Роберт вскочил и быстрым шагом обошел вокруг стола. Вот оно, то о чем его предупреждали перед свадьбой! Он больше не свободен, он не может больше распоряжаться собой, не может следовать за своей мечтой — дико кричавшая всю прошлую ночь женщина и еще более пронзительно орущий ребенок связали его по рукам и ногам!
И теперь он должен взять себя в руки и немедленно идти к этой женщине, потому что она его ждет и потому что если он сейчас не появится рядом с ней, ей будет плохо. И оттягивать этот момент больше нельзя, он и так сидит в столовой больше часа!
Роберт в последний раз медленно прошелся по комнате, вздохнул и решительно направился к двери. Нечего тянуть, чем скорее он со всем этим разделается, тем лучше.
Перед входом в спальню Кэтлин Скотт снова немного помедлил: нежелание входить туда стало просто непереносимым, и в какой-то момент он едва не поддался этому чувству и не ушел к себе. Но все-таки не ушел — заставил себя успокоиться и тихо постучал в дверь, в глубине души продолжая надеяться, что Лайза сейчас попросит его не беспокоить жену, потому что та только что заснула.
Лайза распахнула дверь и, вежливо поклонившись, пропустила его внутрь. Кэтлин приподнялась над своей огромной подушкой, слабо улыбнулась Роберту, но почти сразу же снова откинулась назад. Лицо ее было даже не бледным, а практически белым, но глаза молодой женщины светились таким счастьем, какого Скотт в них никогда в своей жизни не видел. Даже когда он объяснился ей в любви, даже когда они стояли перед священником в маленькой хемптонской часовне или когда она заканчивала какую-нибудь из своих особенно удачных работ, она не радовалась так, как сейчас. И от этого Роберту тоже стало неприятно — возможно, потому, что сам он теперь был неспособен разделить с ней эту радость.
— Фолкон… — проговорила Кэтлин слабым голосом. — Вы его уже видели?
«Кого?» — едва не вырвалось у Роберта, но он вовремя сообразил, о чем идет речь, и отрицательно покачал головой:
— Еще нет. Скажите, как вы сейчас себя чувствуете?
— Не беспокойтесь, — Кэтлин снова улыбнулась, — Со мной все просто замечательно. Лайза! — она чуть повысила голос, который, однако же, все равно звучал очень слабо. — Лайза, принесите, пожалуйста, малыша, если он не спит. Мистер Скотт его еще не видел.

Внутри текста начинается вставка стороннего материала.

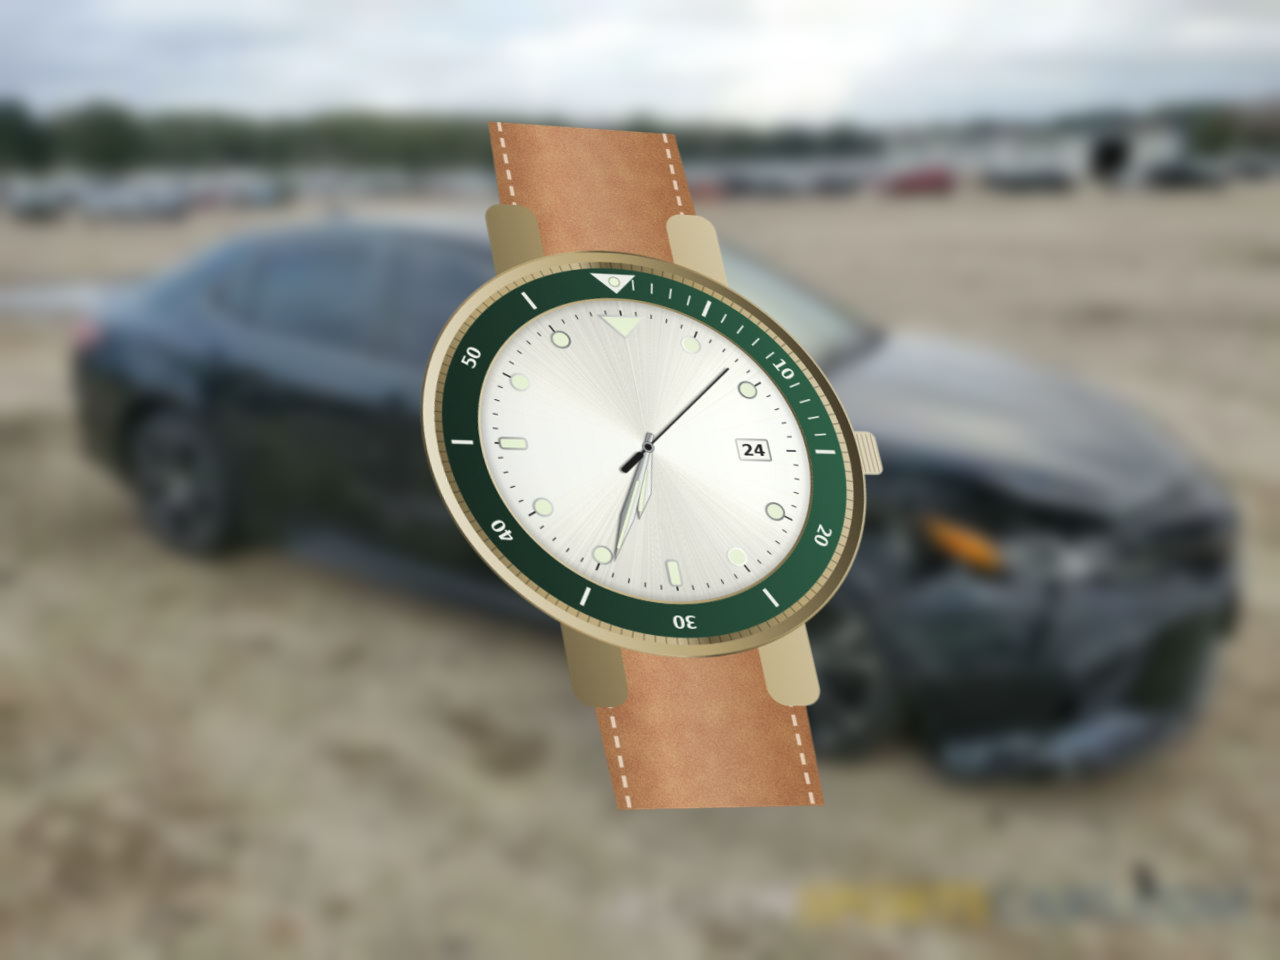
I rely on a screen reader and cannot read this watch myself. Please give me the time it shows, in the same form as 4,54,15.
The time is 6,34,08
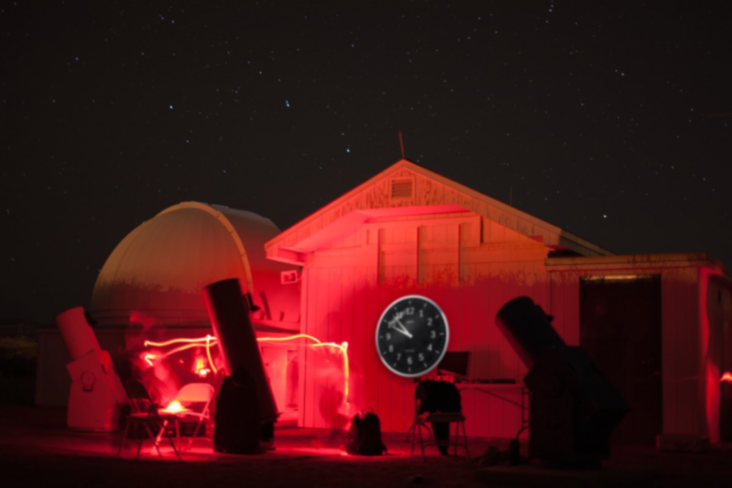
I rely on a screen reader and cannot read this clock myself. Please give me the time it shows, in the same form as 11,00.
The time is 9,53
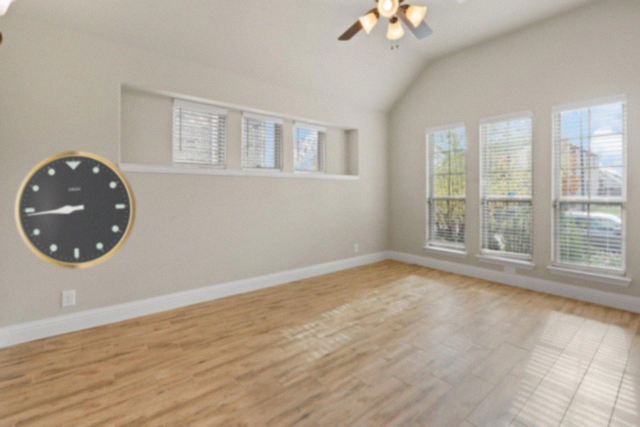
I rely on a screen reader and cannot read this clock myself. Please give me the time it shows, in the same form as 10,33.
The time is 8,44
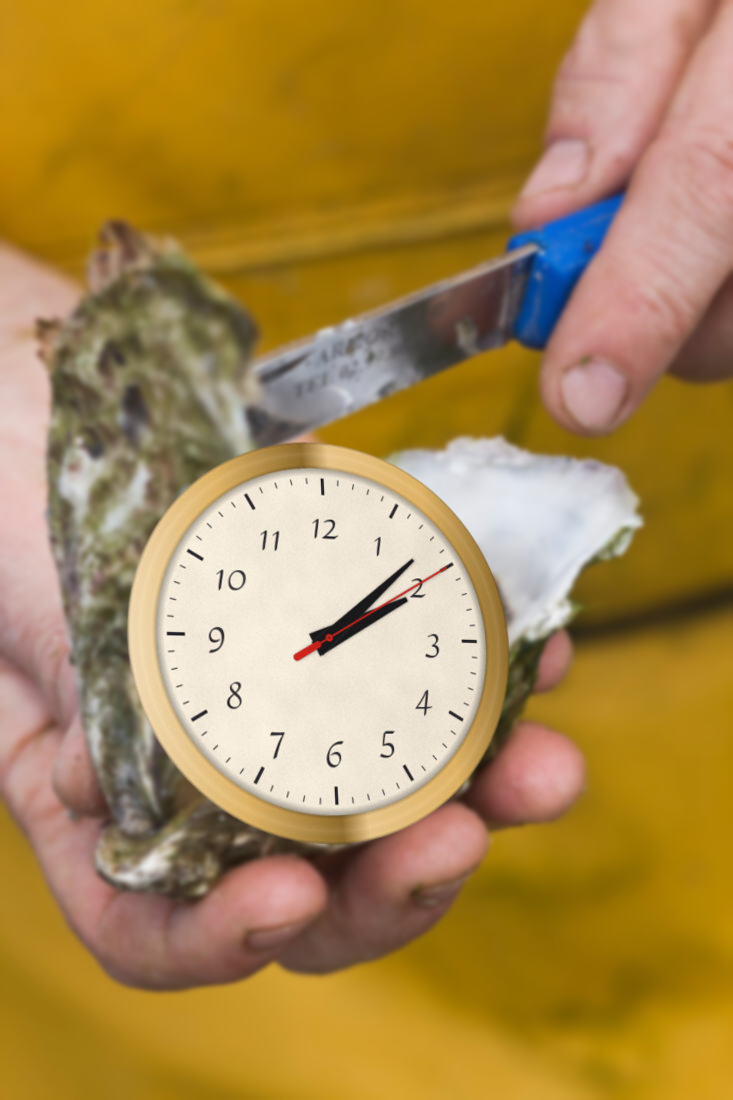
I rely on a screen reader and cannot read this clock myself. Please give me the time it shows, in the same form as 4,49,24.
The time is 2,08,10
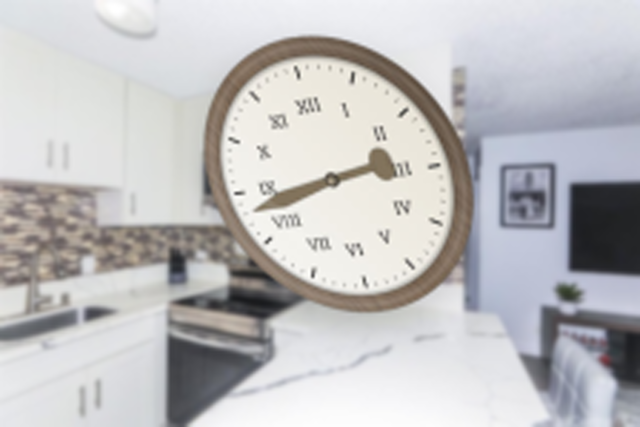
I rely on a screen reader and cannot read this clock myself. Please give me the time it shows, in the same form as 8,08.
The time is 2,43
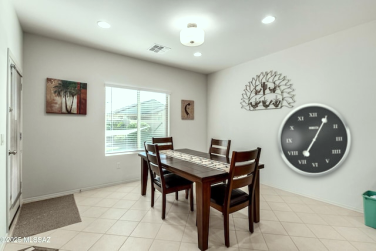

— Сейчас, мэм, — голова Лайзы на секунду заглянула в спальню и тут же исчезла. Роберт, к тому времени уже присевший на стул рядом с кроватью Кэтлин, недовольно заерзал на месте.
— Сейчас вы на него посмотрите, — с горящими глазами зашептала его жена. — Это самый красивый ребенок из всех, кого я в своей жизни видела! И он так похож на вас, Фолкон — это что-то невозможное!
Скотт рассеянно кивнул ей, в очередной раз изобразив на лице улыбку. А в спальню уже входила Лайза, держащая на руках крошечный белоснежный сверток. Она подошла к кровати и протянула его Кэтлин — так осторожно и бережно, словно это была хрустальная статуэтка. Лицо Кэт озарилось еще более сильной радостью — хотя, казалось бы, куда уж больше? — и она так же аккуратно взяла у сиделки ребенка и нежно прижала его к себе.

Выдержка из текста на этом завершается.